Ein total verrückter Abend

Das ist das Salz in der Suppe!

Wir hatten in Nica, im Hotel Nicava, mit etwas Problemen eingecheckt. Unser Name war zwar im Computersystem erfasst, aber irgend etwas passte nicht. Uns egal, hauptsache Zimmer mit Bad und Bett.

Nachdem wir uns frisch gemacht hatten, gingen wir zum Abendessen auf die Terrasse des Restaurants. Noch während wir unsere Soljanka aßen, gab es am Nebentisch Stress mit anreisenden Deutschen. Sie hatten über booking.com gebucht, aber alle Zimmer waren besetzt. Wir hatten, wie sich später herausstellte, telefonisch über die Enkelin des Hotelinhabers gebucht. Trotz der telefonischen Zusage, war das Hotel aber schon ausgebucht. Wir saßen beim Abendessen und wurden ausgeguckt, überzählig ein Zimmer bezogen zu haben.

Die junge Frau, die uns das Zimmer gegeben hatte, hatte wohl nicht die Traute, uns nach einer Lösung des Problems zu fragen. Nun wurde ein zufällig anwesender Kellner, Raitsi, der gut englisch sprach, vorgeschickt, uns zu einem Hotelwechsel zu bewegen. Das neue Zimmer sollte ca. 100 Meter entfernt sein. Als Wiedergutmachung spendierte man uns das Abendessen, alle Getränke, das Frühstück und das neue Zimmer war auch noch billiger.

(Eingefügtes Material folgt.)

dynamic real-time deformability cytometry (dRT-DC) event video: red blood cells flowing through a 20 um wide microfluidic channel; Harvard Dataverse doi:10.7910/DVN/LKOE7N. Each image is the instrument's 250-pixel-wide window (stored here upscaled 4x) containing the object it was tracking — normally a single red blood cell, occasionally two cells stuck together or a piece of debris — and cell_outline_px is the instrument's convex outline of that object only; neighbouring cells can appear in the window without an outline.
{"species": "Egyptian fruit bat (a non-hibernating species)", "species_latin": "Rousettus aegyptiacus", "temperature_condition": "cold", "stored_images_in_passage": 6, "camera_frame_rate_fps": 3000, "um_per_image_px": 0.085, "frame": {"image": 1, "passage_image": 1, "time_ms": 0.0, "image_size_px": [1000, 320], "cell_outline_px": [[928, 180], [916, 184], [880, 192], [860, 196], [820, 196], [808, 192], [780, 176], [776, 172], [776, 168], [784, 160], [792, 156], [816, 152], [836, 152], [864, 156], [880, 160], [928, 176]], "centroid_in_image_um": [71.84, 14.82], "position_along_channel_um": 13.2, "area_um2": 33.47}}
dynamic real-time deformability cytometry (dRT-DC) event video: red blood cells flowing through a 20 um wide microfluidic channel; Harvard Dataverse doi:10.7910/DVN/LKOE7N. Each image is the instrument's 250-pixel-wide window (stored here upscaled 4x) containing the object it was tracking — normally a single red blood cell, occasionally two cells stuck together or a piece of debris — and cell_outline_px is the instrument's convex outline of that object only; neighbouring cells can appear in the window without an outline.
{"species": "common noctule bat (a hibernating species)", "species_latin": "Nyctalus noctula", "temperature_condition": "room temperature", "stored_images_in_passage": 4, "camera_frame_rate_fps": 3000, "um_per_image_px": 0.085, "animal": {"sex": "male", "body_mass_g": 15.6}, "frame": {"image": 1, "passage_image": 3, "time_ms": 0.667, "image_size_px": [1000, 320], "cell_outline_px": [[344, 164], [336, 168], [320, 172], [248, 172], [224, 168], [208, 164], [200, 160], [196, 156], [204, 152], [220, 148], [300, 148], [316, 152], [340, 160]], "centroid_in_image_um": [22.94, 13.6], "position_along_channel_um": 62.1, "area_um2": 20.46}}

Gutmenschen wie wir sind, erklärten wir uns einverstanden, baten aber um Hilfe, unsere ganzen Taschen und Beutel in das neue Zimmer zu bringen. Die Fahrräder konnten im Hotel stehen bleiben. Kurze Zeit später setzte sich eine Prozession, bepackt mit Fahrradtaschen und Beuteln, in die neue Unterkunft in Bewegung. Die zwei jungen Männer, Raitsi und Toms, waren sehr nett und freundlich und so tranken wir nach getanem Umzug nicht nur ein Bier miteinander. Dabei führenten wir ein angeregtes Gespräch über Gott und die Welt. Sie spendierten mir dann noch einem „Monkey Brain“ – Shooter, der mich fast außer Gefecht setzte.

Alles in allem ein schöner, verrückter Abend, mit zwei jungen, netten Menschen, die wir kennen lernen durften.

Jetzt liegen wir im Pfauenzimmer und Anne bekommt sich nicht mehr ob der Schönheit des Pfaues ein.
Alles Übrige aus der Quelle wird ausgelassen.